● **Items from a dataset**
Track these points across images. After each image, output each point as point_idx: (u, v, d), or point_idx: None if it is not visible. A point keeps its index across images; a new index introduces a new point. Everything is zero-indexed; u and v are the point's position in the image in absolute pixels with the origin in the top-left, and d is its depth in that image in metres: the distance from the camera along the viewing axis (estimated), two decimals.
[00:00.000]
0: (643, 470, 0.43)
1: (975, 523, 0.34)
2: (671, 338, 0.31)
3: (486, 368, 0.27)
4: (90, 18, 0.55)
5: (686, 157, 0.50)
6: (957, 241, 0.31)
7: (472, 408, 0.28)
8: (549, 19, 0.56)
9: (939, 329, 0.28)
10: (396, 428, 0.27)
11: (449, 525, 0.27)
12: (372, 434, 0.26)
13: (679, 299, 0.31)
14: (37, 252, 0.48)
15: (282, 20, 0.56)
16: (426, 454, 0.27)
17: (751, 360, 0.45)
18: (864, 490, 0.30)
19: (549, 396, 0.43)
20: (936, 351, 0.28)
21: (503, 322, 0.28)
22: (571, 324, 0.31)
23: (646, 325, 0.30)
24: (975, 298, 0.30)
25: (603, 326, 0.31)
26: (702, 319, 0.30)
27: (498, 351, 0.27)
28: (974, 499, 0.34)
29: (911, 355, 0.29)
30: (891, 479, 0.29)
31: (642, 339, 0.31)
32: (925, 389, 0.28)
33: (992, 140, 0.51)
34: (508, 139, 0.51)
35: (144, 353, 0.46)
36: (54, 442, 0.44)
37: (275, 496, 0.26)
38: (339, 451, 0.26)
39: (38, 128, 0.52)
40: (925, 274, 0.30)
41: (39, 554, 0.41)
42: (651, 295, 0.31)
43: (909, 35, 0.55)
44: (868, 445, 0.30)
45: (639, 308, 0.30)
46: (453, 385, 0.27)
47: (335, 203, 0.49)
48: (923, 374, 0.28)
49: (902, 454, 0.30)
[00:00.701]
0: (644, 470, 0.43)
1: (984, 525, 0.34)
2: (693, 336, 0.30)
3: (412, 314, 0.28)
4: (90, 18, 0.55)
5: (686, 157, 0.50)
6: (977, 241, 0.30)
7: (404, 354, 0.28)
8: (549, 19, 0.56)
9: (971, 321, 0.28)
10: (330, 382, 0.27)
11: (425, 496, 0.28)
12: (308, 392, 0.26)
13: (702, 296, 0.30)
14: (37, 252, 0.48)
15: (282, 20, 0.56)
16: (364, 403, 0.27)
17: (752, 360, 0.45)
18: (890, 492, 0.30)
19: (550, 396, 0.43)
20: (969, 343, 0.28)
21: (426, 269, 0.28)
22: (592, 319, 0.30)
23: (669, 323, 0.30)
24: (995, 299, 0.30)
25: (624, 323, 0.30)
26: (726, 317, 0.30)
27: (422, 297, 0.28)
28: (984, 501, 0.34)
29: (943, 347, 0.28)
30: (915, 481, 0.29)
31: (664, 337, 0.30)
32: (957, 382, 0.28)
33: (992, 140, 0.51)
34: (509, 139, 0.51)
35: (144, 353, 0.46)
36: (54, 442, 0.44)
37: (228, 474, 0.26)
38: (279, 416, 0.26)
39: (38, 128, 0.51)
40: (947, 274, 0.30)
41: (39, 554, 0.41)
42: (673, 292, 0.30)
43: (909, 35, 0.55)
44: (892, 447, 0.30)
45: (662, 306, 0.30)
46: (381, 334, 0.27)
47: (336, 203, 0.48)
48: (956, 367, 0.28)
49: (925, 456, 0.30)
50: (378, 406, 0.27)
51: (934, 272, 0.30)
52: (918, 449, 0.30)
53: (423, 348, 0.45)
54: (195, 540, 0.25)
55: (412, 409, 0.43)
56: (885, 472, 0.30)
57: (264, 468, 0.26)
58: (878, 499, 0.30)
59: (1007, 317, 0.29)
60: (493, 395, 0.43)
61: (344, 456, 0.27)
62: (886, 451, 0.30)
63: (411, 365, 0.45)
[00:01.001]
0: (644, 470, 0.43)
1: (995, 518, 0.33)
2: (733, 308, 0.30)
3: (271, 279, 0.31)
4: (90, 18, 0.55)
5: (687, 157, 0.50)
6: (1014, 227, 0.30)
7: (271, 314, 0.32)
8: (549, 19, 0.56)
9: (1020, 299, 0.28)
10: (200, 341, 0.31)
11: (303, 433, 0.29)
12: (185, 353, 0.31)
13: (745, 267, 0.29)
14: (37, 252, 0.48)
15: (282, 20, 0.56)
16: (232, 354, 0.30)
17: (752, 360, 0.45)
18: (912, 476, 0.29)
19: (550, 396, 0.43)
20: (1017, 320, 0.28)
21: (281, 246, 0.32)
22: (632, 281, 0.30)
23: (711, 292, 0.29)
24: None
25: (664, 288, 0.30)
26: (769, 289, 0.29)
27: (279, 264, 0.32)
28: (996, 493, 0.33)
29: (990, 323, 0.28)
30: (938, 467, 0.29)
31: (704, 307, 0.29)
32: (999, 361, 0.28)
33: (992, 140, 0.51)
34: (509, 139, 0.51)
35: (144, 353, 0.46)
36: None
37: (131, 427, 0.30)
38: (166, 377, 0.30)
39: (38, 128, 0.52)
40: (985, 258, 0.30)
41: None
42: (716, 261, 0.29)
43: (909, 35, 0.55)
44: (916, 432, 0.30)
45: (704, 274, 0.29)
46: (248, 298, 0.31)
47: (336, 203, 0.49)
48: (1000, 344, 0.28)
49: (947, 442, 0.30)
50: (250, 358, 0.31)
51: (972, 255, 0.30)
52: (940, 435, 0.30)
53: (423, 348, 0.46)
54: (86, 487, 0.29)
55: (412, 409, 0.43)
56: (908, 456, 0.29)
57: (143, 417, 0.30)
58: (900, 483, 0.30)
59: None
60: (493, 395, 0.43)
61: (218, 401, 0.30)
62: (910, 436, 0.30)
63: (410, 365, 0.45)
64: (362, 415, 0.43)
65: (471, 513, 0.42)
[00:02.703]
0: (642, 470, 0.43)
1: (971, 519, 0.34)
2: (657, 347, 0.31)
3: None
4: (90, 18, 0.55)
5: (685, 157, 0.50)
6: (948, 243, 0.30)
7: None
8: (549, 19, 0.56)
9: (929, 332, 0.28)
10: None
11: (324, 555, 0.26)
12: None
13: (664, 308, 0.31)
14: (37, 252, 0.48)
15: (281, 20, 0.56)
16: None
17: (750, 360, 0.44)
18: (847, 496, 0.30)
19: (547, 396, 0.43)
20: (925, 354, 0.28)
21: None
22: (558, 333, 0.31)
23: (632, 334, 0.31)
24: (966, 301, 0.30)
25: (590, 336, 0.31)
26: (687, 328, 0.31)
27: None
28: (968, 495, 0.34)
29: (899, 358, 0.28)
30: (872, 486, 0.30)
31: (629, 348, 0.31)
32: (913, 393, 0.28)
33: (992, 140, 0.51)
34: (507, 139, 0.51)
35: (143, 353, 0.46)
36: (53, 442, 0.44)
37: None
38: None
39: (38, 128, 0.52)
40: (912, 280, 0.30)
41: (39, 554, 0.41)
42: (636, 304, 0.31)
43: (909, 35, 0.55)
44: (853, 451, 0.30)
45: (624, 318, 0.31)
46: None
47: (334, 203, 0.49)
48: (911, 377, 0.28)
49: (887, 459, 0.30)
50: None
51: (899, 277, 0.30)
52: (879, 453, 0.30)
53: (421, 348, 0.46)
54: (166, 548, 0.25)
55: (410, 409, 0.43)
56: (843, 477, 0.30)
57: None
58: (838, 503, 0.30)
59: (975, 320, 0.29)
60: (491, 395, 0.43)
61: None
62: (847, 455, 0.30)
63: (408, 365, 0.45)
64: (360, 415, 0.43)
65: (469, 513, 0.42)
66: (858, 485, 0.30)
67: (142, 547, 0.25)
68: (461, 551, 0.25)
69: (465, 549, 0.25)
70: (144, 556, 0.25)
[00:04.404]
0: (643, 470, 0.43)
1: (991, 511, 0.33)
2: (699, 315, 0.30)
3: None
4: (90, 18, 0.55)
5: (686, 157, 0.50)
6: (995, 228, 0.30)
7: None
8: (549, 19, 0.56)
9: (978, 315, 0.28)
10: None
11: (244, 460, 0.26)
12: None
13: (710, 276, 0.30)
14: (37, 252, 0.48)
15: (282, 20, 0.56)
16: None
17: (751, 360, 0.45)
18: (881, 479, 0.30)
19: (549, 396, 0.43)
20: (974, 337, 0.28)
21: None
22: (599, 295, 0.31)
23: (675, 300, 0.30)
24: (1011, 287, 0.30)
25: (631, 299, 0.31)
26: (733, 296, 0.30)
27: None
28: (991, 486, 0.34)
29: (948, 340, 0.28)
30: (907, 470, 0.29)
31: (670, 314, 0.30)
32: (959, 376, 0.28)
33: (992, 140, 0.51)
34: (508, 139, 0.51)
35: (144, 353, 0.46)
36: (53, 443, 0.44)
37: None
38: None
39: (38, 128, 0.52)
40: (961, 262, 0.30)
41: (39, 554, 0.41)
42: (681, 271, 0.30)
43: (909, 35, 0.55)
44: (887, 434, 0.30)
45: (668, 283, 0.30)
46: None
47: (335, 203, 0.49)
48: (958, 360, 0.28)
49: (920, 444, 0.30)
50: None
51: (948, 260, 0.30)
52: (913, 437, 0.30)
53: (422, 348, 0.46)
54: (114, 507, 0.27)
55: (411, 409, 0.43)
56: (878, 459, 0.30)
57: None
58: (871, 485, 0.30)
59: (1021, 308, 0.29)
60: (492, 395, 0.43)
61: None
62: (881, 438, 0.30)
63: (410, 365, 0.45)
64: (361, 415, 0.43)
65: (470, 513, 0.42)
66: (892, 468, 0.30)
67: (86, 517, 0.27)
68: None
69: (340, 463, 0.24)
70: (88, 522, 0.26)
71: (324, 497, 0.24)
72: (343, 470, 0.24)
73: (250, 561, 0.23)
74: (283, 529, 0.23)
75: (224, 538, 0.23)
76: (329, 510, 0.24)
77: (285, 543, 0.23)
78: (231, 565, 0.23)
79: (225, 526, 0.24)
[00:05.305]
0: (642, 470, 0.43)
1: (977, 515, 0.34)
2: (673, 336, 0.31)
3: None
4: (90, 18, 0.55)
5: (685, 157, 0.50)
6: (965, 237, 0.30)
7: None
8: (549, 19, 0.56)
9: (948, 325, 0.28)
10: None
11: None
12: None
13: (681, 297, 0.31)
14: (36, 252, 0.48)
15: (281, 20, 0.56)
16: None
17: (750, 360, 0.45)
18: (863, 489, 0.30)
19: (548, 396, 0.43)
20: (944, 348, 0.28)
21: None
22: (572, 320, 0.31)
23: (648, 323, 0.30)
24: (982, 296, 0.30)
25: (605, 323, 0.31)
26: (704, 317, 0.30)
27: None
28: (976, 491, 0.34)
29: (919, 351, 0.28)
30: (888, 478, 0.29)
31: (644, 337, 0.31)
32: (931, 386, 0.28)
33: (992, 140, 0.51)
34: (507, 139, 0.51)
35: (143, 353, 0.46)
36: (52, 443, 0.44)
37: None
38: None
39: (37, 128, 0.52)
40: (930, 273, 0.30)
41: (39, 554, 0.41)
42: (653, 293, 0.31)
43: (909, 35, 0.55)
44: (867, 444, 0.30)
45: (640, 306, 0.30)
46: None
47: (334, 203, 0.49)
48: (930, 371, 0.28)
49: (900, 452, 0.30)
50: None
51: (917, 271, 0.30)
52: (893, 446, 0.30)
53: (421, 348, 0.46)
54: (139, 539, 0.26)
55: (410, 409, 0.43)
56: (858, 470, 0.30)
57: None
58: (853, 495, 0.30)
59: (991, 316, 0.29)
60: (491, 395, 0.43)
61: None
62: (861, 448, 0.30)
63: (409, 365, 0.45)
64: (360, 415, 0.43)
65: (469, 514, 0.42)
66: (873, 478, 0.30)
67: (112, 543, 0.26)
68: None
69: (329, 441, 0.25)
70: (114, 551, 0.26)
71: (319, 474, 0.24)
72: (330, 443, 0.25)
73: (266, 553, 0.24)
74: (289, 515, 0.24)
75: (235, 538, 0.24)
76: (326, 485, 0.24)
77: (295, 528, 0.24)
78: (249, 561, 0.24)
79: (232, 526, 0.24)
---
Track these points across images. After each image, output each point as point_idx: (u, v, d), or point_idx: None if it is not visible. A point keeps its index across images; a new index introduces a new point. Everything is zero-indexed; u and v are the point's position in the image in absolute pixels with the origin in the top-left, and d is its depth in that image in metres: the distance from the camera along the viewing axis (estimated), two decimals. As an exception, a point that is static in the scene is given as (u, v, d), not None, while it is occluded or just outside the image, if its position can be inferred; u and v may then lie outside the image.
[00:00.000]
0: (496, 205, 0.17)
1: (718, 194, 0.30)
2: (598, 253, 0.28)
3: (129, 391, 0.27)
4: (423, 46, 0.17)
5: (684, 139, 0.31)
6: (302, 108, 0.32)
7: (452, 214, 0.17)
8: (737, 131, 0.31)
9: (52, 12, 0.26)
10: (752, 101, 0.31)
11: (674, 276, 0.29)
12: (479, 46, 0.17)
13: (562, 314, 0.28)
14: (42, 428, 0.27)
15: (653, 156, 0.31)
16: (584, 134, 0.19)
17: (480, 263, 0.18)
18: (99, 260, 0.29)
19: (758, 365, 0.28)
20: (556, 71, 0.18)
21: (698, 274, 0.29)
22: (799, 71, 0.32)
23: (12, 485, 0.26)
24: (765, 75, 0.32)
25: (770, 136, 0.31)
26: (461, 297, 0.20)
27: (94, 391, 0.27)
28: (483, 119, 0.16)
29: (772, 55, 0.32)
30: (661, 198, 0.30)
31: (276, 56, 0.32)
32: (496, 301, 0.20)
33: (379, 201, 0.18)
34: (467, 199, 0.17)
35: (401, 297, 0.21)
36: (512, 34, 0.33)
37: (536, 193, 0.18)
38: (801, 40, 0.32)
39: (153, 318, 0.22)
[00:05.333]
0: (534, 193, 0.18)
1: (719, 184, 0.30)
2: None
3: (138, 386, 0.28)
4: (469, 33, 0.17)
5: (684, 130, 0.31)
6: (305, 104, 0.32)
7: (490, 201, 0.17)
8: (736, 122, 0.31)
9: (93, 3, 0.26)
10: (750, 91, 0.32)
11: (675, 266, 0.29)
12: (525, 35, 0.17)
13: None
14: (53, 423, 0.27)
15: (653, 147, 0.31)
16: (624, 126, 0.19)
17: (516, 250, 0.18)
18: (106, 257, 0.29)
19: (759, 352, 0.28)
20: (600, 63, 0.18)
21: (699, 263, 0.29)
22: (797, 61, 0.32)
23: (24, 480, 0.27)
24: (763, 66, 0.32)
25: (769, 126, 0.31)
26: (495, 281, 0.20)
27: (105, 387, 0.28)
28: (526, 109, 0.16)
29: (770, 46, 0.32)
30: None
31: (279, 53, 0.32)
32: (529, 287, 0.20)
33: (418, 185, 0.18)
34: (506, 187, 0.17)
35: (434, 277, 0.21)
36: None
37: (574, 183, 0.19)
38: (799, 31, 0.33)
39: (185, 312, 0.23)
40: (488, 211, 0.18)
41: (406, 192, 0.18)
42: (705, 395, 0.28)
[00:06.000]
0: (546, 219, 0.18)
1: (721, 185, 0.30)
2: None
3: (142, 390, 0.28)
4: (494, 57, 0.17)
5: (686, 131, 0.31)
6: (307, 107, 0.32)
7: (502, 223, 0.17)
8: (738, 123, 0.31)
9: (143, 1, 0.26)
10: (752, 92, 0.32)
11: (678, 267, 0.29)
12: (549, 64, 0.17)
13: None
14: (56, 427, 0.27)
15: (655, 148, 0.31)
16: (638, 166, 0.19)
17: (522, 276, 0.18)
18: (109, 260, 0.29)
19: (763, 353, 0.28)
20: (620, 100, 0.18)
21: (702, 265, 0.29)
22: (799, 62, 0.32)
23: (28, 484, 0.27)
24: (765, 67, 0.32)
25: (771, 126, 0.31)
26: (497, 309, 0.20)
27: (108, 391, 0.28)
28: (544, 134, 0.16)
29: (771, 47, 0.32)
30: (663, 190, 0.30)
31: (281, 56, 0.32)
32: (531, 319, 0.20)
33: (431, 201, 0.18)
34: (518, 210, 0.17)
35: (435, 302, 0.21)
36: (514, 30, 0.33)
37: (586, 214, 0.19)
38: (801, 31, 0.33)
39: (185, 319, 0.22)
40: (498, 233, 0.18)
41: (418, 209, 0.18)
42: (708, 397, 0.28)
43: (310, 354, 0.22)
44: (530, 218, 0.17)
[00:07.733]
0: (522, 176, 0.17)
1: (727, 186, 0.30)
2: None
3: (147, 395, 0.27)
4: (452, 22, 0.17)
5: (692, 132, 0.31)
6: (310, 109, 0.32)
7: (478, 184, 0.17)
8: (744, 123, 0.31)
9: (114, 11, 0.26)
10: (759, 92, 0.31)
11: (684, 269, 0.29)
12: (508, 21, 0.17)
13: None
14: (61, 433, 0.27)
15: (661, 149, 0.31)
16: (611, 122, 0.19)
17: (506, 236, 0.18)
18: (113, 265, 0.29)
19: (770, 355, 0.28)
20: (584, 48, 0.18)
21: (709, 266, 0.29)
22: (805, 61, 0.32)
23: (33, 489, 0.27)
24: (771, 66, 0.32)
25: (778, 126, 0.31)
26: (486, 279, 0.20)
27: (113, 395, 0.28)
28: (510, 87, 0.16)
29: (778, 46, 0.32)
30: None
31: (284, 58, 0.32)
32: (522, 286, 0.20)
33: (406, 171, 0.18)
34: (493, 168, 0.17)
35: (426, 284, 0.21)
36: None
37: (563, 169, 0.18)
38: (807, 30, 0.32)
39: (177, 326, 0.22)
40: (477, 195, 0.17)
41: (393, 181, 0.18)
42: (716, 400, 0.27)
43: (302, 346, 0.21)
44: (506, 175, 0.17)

● **The problem**
Above are some lines. Repeat exactly, and only, those from the line that has "13: (679, 299, 0.31)" through the line that has "49: (902, 454, 0.30)".

● **Completed exercise**
13: (679, 299, 0.31)
14: (37, 252, 0.48)
15: (282, 20, 0.56)
16: (426, 454, 0.27)
17: (751, 360, 0.45)
18: (864, 490, 0.30)
19: (549, 396, 0.43)
20: (936, 351, 0.28)
21: (503, 322, 0.28)
22: (571, 324, 0.31)
23: (646, 325, 0.30)
24: (975, 298, 0.30)
25: (603, 326, 0.31)
26: (702, 319, 0.30)
27: (498, 351, 0.27)
28: (974, 499, 0.34)
29: (911, 355, 0.29)
30: (891, 479, 0.29)
31: (642, 339, 0.31)
32: (925, 389, 0.28)
33: (992, 140, 0.51)
34: (508, 139, 0.51)
35: (144, 353, 0.46)
36: (54, 442, 0.44)
37: (275, 496, 0.26)
38: (339, 451, 0.26)
39: (38, 128, 0.52)
40: (925, 274, 0.30)
41: (39, 554, 0.41)
42: (651, 295, 0.31)
43: (909, 35, 0.55)
44: (868, 445, 0.30)
45: (639, 308, 0.30)
46: (453, 385, 0.27)
47: (335, 203, 0.49)
48: (923, 374, 0.28)
49: (902, 454, 0.30)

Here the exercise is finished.